And where is your husband in all this? What is he doing to keep her off your back, to give you and his children space from his overbearing mother?
In short - is he reverting to dutiful son, and choosing not to be a supportive husband and protective father?
And if he is - what can you do to ensure he never pulls this crap on you again?
I'd suggest he's failing you because it is easier for him to do so. He is taking the path of least resistance and prioritising himself over you and DC. If he lets his mother do what she wants, he gains her approval and does not expose himself to her insults and temper - no, he delegates you to take it on his behalf [anger].
Your husband needs to behave like one, and tell his mother to show his wife some respect and courtesy or she can be thrown out of your (his and you) house and never welcomed back.
Now, at the moment, he has no incentive to step up. He keeps schtum, she has a go at you and you take it and he's free and clear. So that is a dynamic that has to change.
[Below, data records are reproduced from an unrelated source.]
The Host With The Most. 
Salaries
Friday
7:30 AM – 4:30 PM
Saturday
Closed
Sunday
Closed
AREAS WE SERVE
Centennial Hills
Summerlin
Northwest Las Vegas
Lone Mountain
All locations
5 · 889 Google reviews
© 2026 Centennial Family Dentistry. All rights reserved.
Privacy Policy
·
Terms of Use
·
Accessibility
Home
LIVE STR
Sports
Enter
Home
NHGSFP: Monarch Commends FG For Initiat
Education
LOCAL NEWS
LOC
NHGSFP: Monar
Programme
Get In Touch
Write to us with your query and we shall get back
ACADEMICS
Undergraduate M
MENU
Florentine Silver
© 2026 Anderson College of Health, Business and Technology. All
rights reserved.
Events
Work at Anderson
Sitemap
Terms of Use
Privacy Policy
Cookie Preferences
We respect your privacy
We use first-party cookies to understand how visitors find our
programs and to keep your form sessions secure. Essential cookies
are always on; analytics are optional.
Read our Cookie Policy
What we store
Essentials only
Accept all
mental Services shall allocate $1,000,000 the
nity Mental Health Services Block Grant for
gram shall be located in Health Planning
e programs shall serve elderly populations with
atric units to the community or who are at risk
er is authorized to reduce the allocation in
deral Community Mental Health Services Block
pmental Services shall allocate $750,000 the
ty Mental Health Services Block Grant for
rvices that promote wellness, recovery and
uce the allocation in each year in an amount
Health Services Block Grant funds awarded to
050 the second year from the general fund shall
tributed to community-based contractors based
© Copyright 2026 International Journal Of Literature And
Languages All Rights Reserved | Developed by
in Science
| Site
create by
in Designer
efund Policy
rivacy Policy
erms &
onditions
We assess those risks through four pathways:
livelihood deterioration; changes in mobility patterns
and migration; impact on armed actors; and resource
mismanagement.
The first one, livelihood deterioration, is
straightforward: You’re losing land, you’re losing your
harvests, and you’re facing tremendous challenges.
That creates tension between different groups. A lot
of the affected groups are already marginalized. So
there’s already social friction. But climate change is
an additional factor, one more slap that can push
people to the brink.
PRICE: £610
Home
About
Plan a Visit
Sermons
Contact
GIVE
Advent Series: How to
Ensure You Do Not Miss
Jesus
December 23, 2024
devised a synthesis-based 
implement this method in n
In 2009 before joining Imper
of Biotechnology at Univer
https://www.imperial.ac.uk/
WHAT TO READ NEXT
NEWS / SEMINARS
I would suggest stage one is that you give him twice the shit that his mother is giving you, and make it clear that will only stop when he deals with his mother. There will be no peace for him unless there is peace for you. Misery loves company, and the misery she is handing out will be as nothing to the misery that you inflict on him until he reins her in. You will accept no protestations that he cannot do anything, he just has to get on with it.
Seriously. Make it such hell for him that when faced with the choice of dealing with his mother's anger or dealing with yours, dealing with his mother becomes the easier option.